_Activity_
Leave the pictures out, and repeat exactly each line from the one that holds "either the cause" through the final line of the entries below.

_The data_
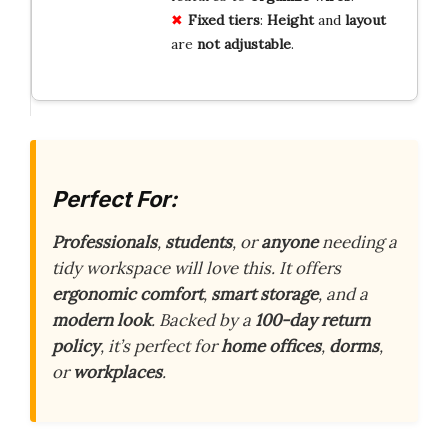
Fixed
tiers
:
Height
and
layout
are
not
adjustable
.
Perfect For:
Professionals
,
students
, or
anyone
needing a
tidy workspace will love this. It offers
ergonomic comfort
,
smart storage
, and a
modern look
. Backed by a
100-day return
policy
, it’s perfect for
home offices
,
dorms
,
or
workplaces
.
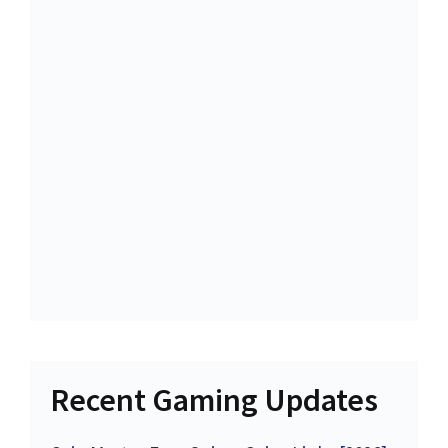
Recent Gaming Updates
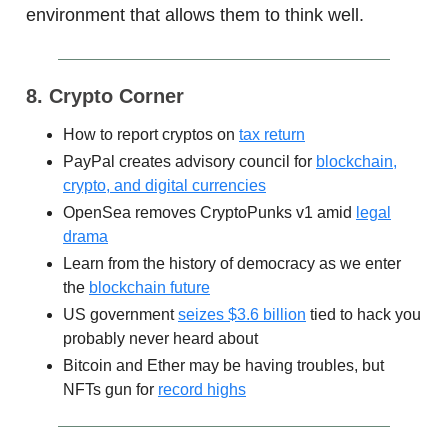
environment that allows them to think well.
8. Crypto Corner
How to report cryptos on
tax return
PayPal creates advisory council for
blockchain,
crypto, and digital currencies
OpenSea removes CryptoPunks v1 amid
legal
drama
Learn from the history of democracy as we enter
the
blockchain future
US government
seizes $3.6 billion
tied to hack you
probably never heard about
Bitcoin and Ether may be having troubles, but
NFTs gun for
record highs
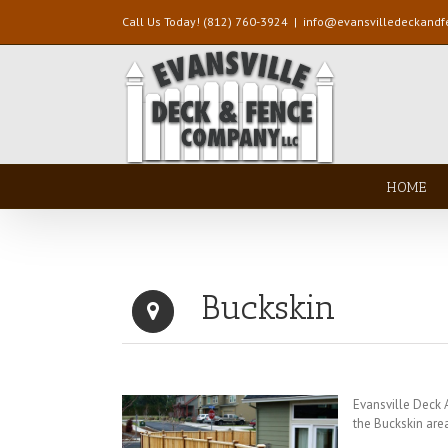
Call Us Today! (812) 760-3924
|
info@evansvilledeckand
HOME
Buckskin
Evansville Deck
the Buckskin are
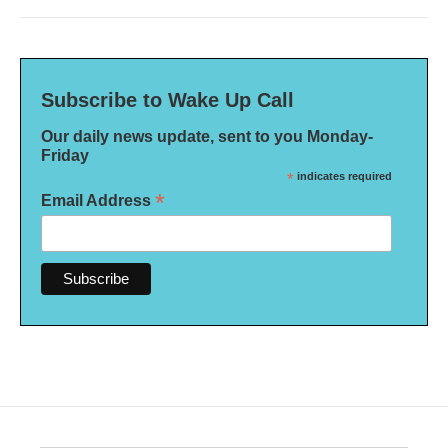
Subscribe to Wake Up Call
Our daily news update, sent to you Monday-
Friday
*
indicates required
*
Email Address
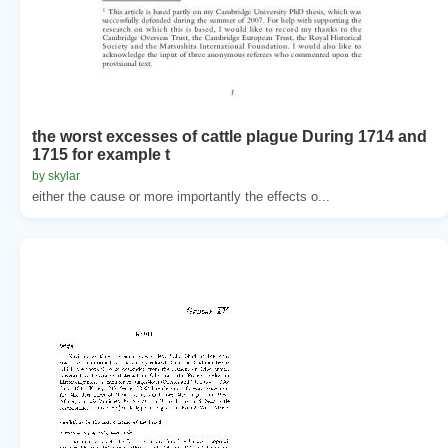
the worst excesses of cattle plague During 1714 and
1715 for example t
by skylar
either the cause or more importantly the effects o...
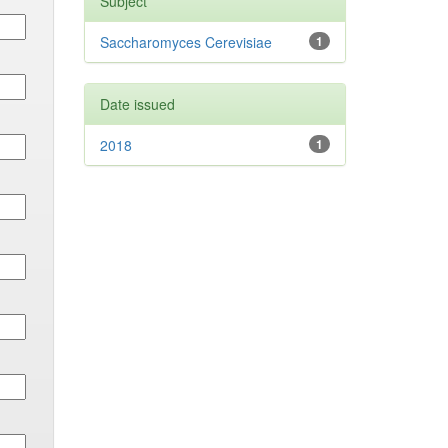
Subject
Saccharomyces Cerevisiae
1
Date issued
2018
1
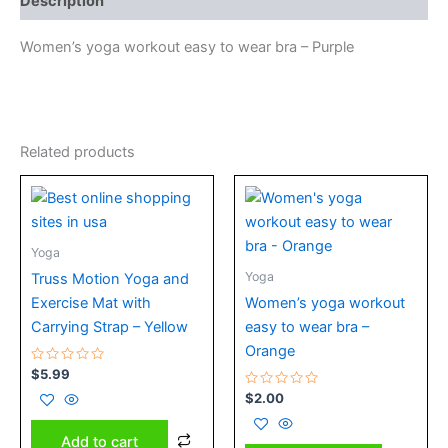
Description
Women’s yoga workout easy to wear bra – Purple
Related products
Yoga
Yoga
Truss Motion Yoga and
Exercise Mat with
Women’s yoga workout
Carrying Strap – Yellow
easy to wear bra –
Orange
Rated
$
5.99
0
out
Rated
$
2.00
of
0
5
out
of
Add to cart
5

_Final answer_
either the cause or more importantly the effects o...
Subject
Saccharomyces Cerevisiae
1
Date issued
2018
1
Description
Women’s yoga workout easy to wear bra – Purple
Related products
Yoga
Yoga
Truss Motion Yoga and
Exercise Mat with
Women’s yoga workout
Carrying Strap – Yellow
easy to wear bra –
Orange
Rated
$
5.99
0
out
Rated
$
2.00
of
0
5
out
of
Add to cart
5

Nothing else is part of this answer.